START Exercise materials

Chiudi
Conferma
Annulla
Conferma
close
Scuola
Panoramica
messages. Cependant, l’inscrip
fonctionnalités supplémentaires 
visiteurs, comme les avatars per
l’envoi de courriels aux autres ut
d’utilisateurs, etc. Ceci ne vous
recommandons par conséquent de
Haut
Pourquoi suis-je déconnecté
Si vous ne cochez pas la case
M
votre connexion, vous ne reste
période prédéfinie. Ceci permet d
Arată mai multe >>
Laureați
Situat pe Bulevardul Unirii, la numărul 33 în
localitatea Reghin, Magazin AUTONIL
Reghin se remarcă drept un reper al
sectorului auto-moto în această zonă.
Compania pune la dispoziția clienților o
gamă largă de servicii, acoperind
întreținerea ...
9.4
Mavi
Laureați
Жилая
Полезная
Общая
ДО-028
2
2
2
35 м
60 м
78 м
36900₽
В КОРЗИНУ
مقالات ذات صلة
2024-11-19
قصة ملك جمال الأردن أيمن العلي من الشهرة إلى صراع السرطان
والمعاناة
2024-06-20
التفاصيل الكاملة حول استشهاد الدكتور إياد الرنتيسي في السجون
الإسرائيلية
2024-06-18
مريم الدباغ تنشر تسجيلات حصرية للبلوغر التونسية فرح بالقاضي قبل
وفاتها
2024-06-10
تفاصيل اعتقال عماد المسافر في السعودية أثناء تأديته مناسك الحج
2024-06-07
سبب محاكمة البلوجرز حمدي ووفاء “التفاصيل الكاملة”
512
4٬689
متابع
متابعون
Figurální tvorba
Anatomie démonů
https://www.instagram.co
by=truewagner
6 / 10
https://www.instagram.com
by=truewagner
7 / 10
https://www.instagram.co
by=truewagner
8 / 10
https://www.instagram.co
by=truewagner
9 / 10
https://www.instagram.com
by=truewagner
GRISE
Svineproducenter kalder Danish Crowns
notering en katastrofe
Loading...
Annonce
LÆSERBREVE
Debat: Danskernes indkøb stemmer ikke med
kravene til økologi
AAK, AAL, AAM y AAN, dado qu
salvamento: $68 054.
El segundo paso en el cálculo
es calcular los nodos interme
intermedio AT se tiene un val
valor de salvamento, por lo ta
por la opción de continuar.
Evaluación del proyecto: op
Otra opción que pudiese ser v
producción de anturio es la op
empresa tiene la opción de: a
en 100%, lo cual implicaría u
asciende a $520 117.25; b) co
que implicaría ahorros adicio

END Exercise materials

▶ To do: Go through the entries and report every line with the string "implicaría".

▶ Solution for this problem:
en 100%, lo cual implicaría u
que implicaría ahorros adicio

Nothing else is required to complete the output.